Texte fourni:
——

Autre enseignement important : tous les réseaux ne jouent pas le même rôle dans l’écosystème politique.

  • TikTok, largement plébiscité par les jeunes, reste un outil peu investi par les partis belges et leurs (co-)président.e.s… mais potentiellement explosif en termes d’attention captée. Il attire majoritairement des profils « à gauche » dans le paysage idéologique
  • X (ex-Twitter) est devenu une plateforme majoritairement orientée à droite depuis 2022, notamment suite au rachat par Elon Musk. Et malgré son faible taux de pénétration en Belgique, il concentre près de la moitié des publications politiques
  • Facebook, Instagram et LinkedIn affichent des profils plus centristes, mais là encore, les nuances sont nombreuses.

Autrement dit : publier partout de la même façon, c’est publier mal.

Les partis les plus performants sont ceux qui ont adapté leurs formats, leurs messages et leurs figures aux codes et aux publics de chaque plateforme.

Une communication politique (très) personnelle

Comme je l’ai déjà écrit en mars dernier en exclu dans ce blog, le tournant majeur de 2024, c’est sans doute celui-là : la montée en puissance des figures individuelles.

Les présidents de partis – parfois co-président.e.s – sont devenus des marques à part entière. Leur activité sur les réseaux sociaux a littéralement explosé :

  • +127 % de publications en un an
  • Georges-Louis Bouchez concentre à lui seul 23 % des publications présidentielles
  • Et dans certains cas (MR, Groen, DéFI), les présidents ont publié davantage que leur propre parti

Cette hyper-personnalisation du discours politique, qu’on observe aussi dans la publicité ciblée, renforce une tendance déjà bien ancrée : les réseaux sociaux ne sont plus un simple canal de diffusion. Ils sont un levier de leadership, de storytelling et de contrôle de l’agenda.

Mais cette dynamique a un coût : appauvrissement du débat collectif, surexposition de certaines figures, et amplification des logiques de clash.

Désintérêt croissant pour l’info politique

C’est un paradoxe qu’on ne peut plus ignorer.

Jamais les réseaux sociaux n’ont été autant utilisés comme sources d’information politique en Belgique — jusqu’à devenir le canal n°1 chez les 16-30 ans.

Et pourtant… jamais l’intérêt pour l’actualité politique n’a été aussi bas dans cette même tranche d’âge.

Ce n’est pas qu’ils ne s’informent plus.

C’est qu’ils s’informent ailleurs, autrement, et souvent sans le vouloir.

L’info leur arrive au fil de scroll, au gré des algorithmes — dans un flux mêlant divertissement, influence, activisme, et parfois… propagande.

Conséquence : plus on s’informe via les réseaux sociaux et uniquement via eux, moins on déclare s’intéresser à la politique.

C’est ce que confirment plusieurs enquêtes croisées que nous mobilisons dans l’étude : la « news fatigue » est bien réelle, et la Belgique est un des pays où il progresse le plus vite.

“News influencers” : pas encore en Belgique (francophone)

——

Consignes:
1. Nommez tous les réseaux sociaux cités dans le texte sur la communication politique en Belgique.
2. Donnez la suite du texte sur la communication politique en Belgique, à partir de son dernier intertitre.
Les lignes qui suivent proviennent d'une autre source.

Lignes tirées d'une source de données:
——

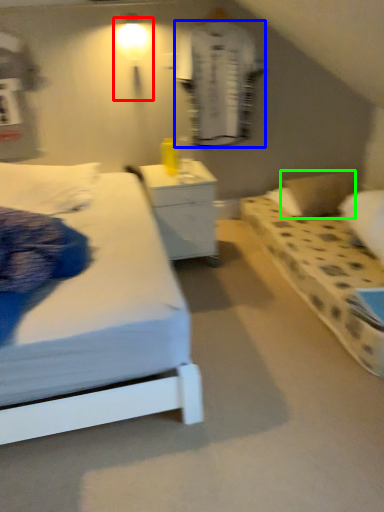
Question: Considering the real-world distances, which object is closest to light fixture (highlighted by a red box)? robe (highlighted by a blue box) or pillow (highlighted by a green box).

Choices:
 (A) robe
 (B) pillow

Answer: (A)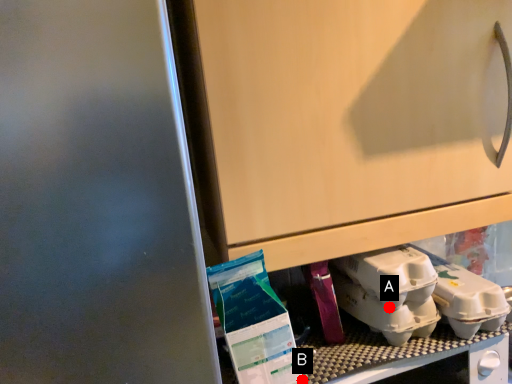
Question: Two points are circled on the image, labeled by A and B beside each circle. Which point appears closest to the camera in this image?

Choices:
 (A) A is closer
 (B) B is closer

Answer: (B)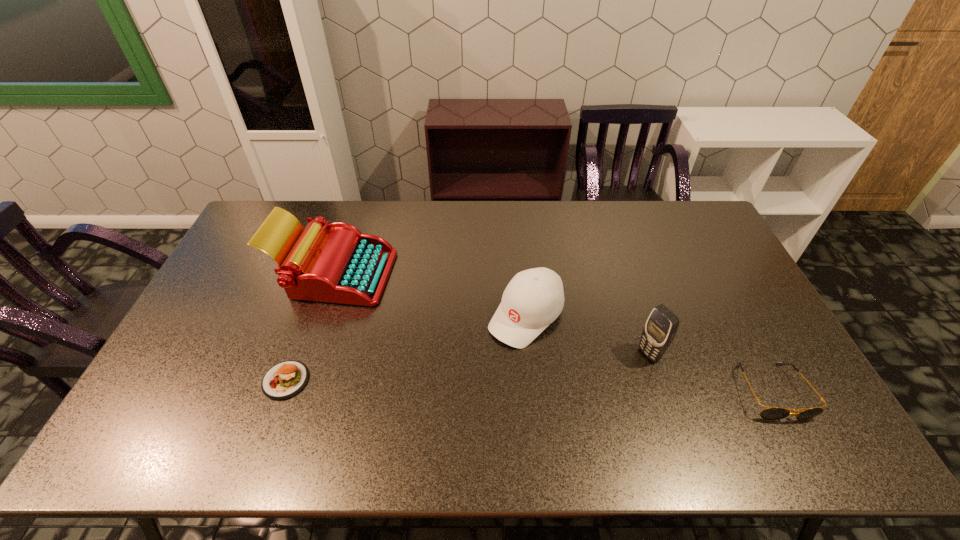
Where is `free spot between the shortest object and the rightmost object`? free spot between the shortest object and the rightmost object is located at coordinates (529, 386).

In order to click on unoccupied position between the fourth tallest object and the typewriter in this screenshot , I will do 554,332.

I want to click on free space between the cellular telephone and the sunglasses, so click(710, 373).

Where is `free space between the fourth object from left to right and the shortest object`? free space between the fourth object from left to right and the shortest object is located at coordinates (468, 367).

Where is `vacant point located between the rightmost object and the fourth object from left to right`? This screenshot has width=960, height=540. vacant point located between the rightmost object and the fourth object from left to right is located at coordinates (710, 373).

In order to click on vacant space in between the fourth object from left to right and the typewriter in this screenshot , I will do `click(492, 313)`.

Identify which object is the fourth closest to the typewriter. Please provide its 2D coordinates. Your answer should be formatted as a tuple, i.e. [(x, y)], where the tuple contains the x and y coordinates of a point satisfying the conditions above.

[(771, 413)]

The image size is (960, 540). Find the location of `the third closest object to the shortest object`. the third closest object to the shortest object is located at coordinates (661, 326).

This screenshot has height=540, width=960. Identify the location of vacant area that satisfies the following two spatial constraints: 1. on the back side of the shortest object; 2. on the right side of the typewriter. (324, 272).

Where is `vacant position in the image that satisfies the following two spatial constraints: 1. on the front side of the cellular telephone; 2. on the left side of the typewriter`? vacant position in the image that satisfies the following two spatial constraints: 1. on the front side of the cellular telephone; 2. on the left side of the typewriter is located at coordinates (308, 354).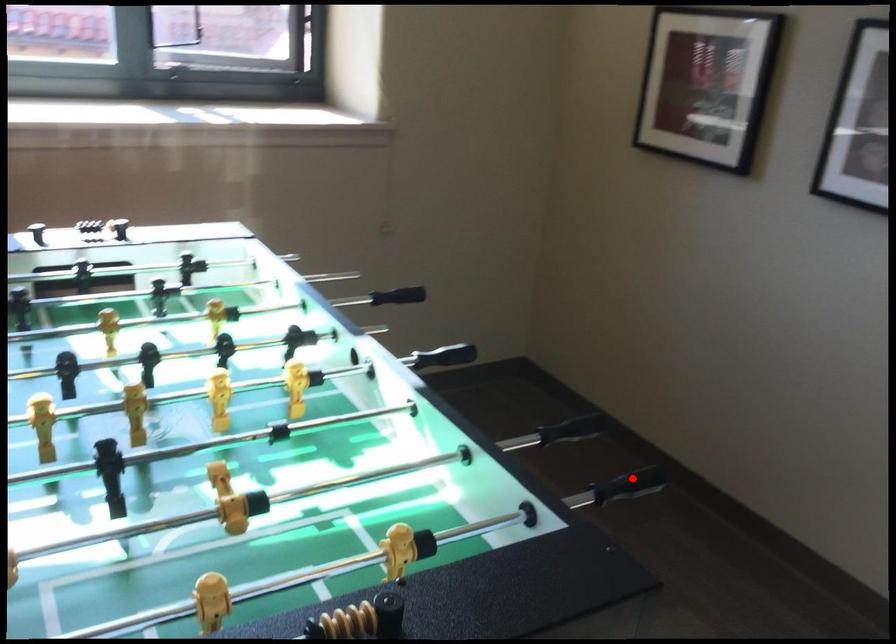
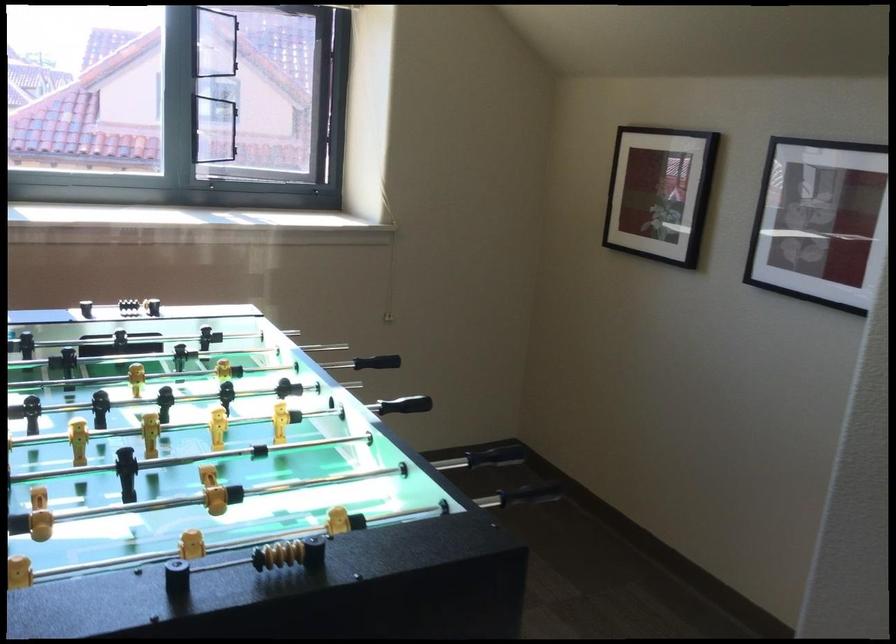
In the second image, find the point that corresponds to the highlighted location in the first image.

(531, 493)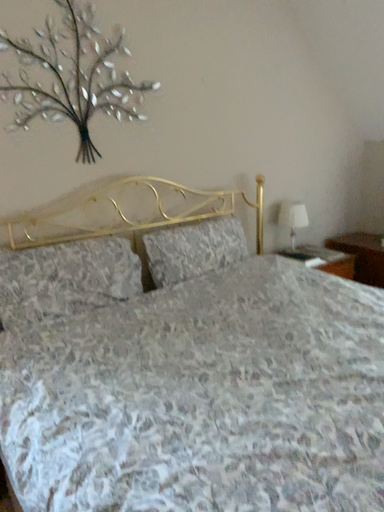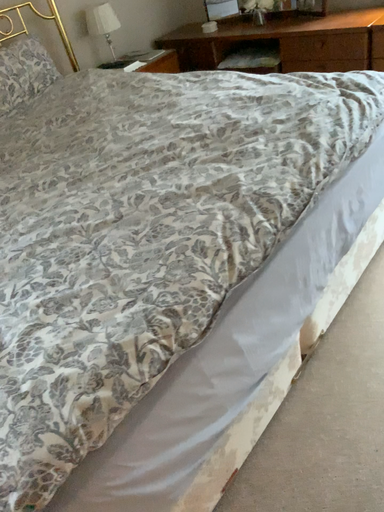
Question: Which way did the camera rotate in the video?

Choices:
 (A) rotated upward
 (B) rotated downward

Answer: (B)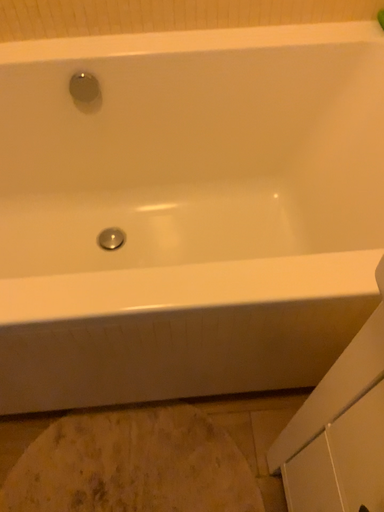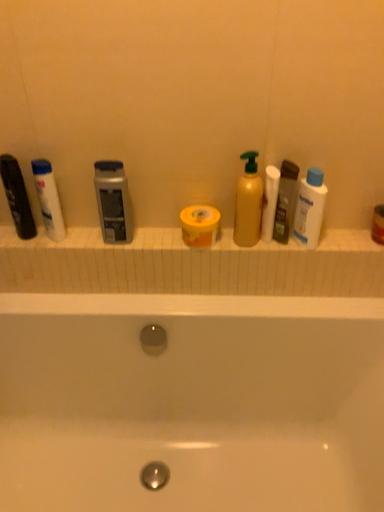
Question: Which way did the camera rotate in the video?

Choices:
 (A) rotated downward
 (B) rotated upward

Answer: (B)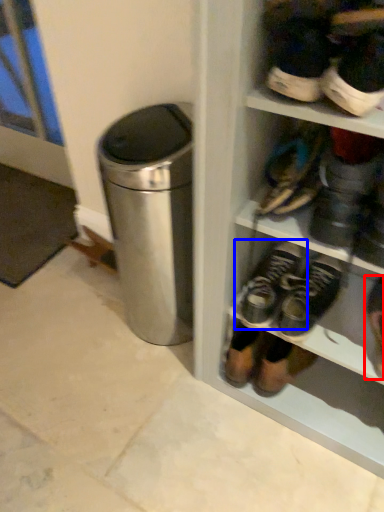
Question: Among these objects, which one is farthest to the camera, footwear (highlighted by a red box) or footwear (highlighted by a blue box)?

Choices:
 (A) footwear
 (B) footwear

Answer: (B)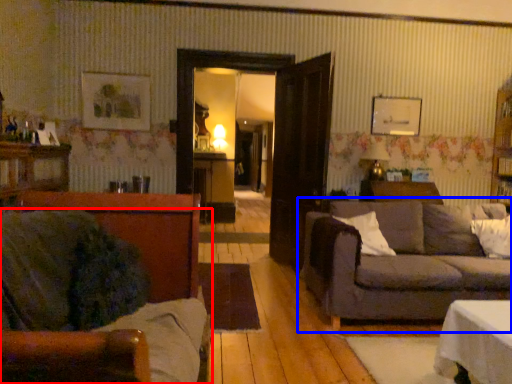
Question: Among these objects, which one is farthest to the camera, studio couch (highlighted by a red box) or studio couch (highlighted by a blue box)?

Choices:
 (A) studio couch
 (B) studio couch

Answer: (B)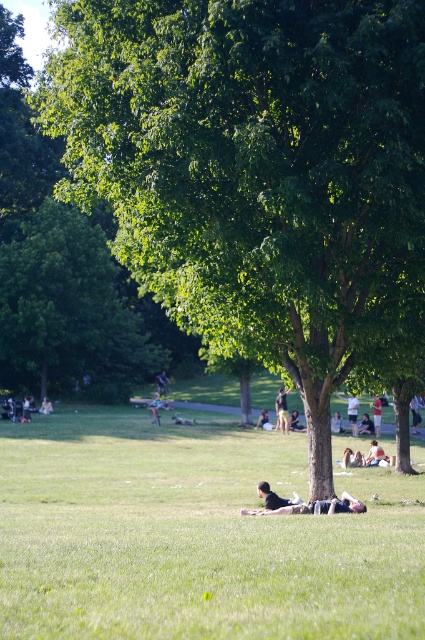
Is white cotton shirt at center above green fabric jacket at center?

Indeed, white cotton shirt at center is positioned over green fabric jacket at center.

The image size is (425, 640). What do you see at coordinates (376, 413) in the screenshot? I see `white cotton shirt at center` at bounding box center [376, 413].

Does point (376, 396) come behind point (152, 400)?

No, (376, 396) is in front of (152, 400).

The height and width of the screenshot is (640, 425). What are the coordinates of `white cotton shirt at center` in the screenshot? It's located at (376, 413).

Find the location of a particular element. white cotton shirt at center is located at coordinates (376, 413).

Looking at this image, does white cotton shirt at center have a greater width compared to dark blue shirt at center?

Correct, the width of white cotton shirt at center exceeds that of dark blue shirt at center.

Does point (379, 401) come in front of point (365, 433)?

Yes, it is in front of point (365, 433).

This screenshot has height=640, width=425. I want to click on white cotton shirt at center, so click(376, 413).

Measure the distance from light brown hair at center to dark blue jeans at center.

light brown hair at center is 17.56 meters from dark blue jeans at center.

Who is lower down, light brown hair at center or dark blue jeans at center?

light brown hair at center

Which is in front, point (368, 461) or point (337, 429)?

Point (368, 461) is in front.

At what (x,y) coordinates should I click in order to perform the action: click on light brown hair at center. Please return your answer as a coordinate pair (x, y). The image size is (425, 640). Looking at the image, I should click on (374, 452).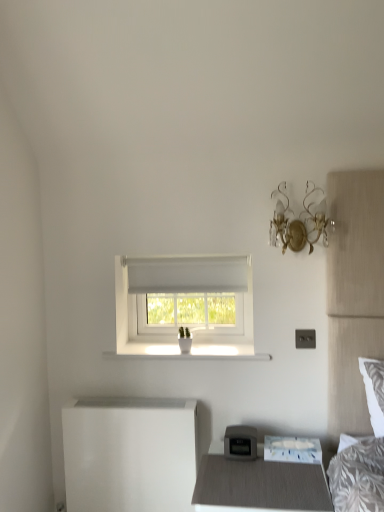
This screenshot has height=512, width=384. Find the location of `free space below white fabric window at center (from a real-world perspective)`. free space below white fabric window at center (from a real-world perspective) is located at coordinates (170, 347).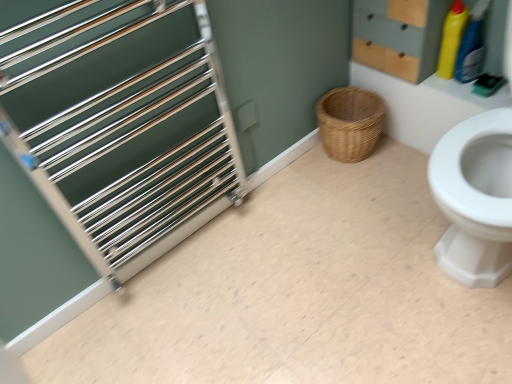
I want to click on free point in front of yellow plastic bottle at upper right, placed as the second cleaning product when sorted from right to left, so click(468, 91).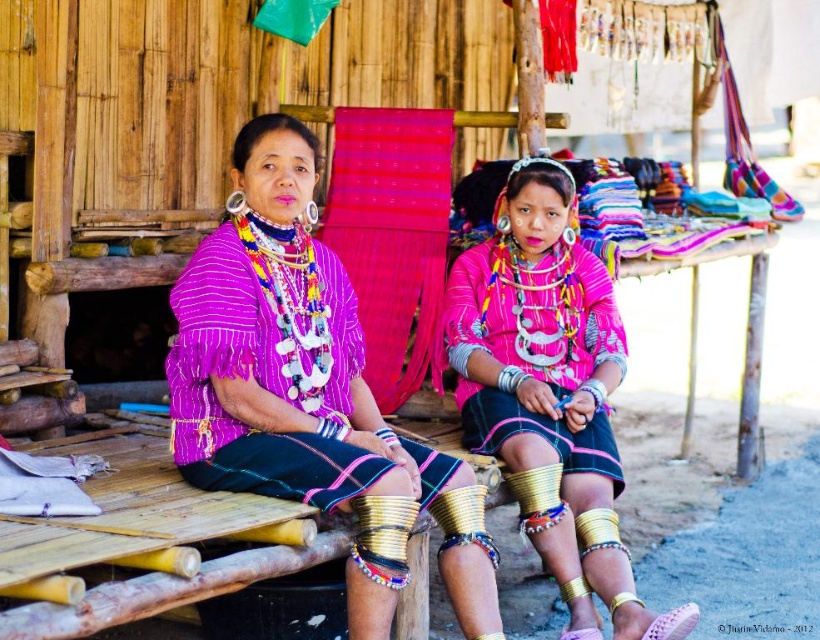
Question: Can you confirm if matte purple blouse at center is thinner than pink matte fabric at center?

Choices:
 (A) yes
 (B) no

Answer: (B)

Question: Which object is closer to the camera taking this photo?

Choices:
 (A) pink matte fabric at center
 (B) matte purple blouse at center

Answer: (B)

Question: Is matte purple blouse at center further to the viewer compared to pink matte fabric at center?

Choices:
 (A) yes
 (B) no

Answer: (B)

Question: Among these objects, which one is nearest to the camera?

Choices:
 (A) matte purple blouse at center
 (B) pink matte fabric at center

Answer: (A)

Question: In this image, where is matte purple blouse at center located relative to pink matte fabric at center?

Choices:
 (A) right
 (B) left

Answer: (B)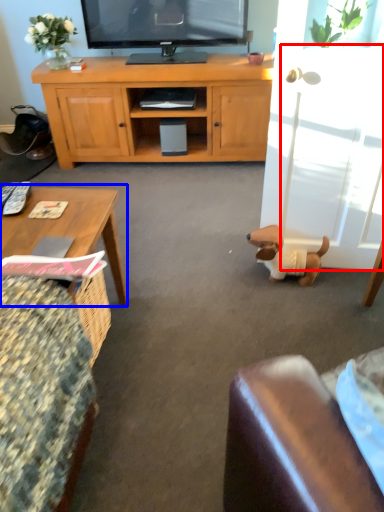
Question: Which object is further to the camera taking this photo, glass door (highlighted by a red box) or coffee table (highlighted by a blue box)?

Choices:
 (A) glass door
 (B) coffee table

Answer: (A)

——

Corrigé:
1. TikTok, X (ex-Twitter), Facebook, Instagram, LinkedIn

2.
Là où les États-Unis ont vu émerger de véritables “influenceurs d’actualité” capables de concurrencer les médias classiques, la Belgique, elle, reste très en retrait.

Quelques créateurs tentent de vulgariser l’actualité ou de décrypter les débats… mais aucun n’a encore le poids d’un vrai vecteur de mobilisation électorale.

Pourquoi ? Probablement pour des raisons culturelles, linguistiques, de taille de marché… et peut-être aussi de modèle économique.

Mais ce vide ne durera peut-être pas éternellement.

L’espace est là. Le besoin aussi. Et la tentation pour certains partis de soutenir — plus ou moins discrètement — des figures tierces pourrait devenir une réalité, comme c’est déjà le cas ailleurs.

Vers une régulation, ou vers une course sans fin ?

Faut-il plafonner les dépenses numériques des partis ? Réguler les algorithmes politiques ? Imposer plus de transparence sur le ciblage électoral ? Cadrer l’usage de l’Intelligence Artifcielle (IA) ?

Les questions fusent depuis longtemps. Les réponses, elles, tardent.

Aujourd’hui, aucune régulation cohérente ne limite l’ampleur de la communication politique sur les réseaux sociaux en Belgique.

Le Digital Services Act (DSA) commence à poser un cadre européen, mais il reste à voir comment il sera appliqué à l’échelle nationale (lire « Régulation des géants du web en Belgique : tout ce DSA pour ça ? « ).

Dans notre Courrier hebdomadaire, nous ne tranchons pas.

Mais nous documentons.

Et nous montrons à quel point la logique des plateformes (visibilité = engagement = polarisation) modifie structurellement les conditions du débat démocratique.

La vraie question devient donc : à quelles conditions peut-on encore faire campagne sans sacrifier la nuance, la cohérence… et la démocratie ?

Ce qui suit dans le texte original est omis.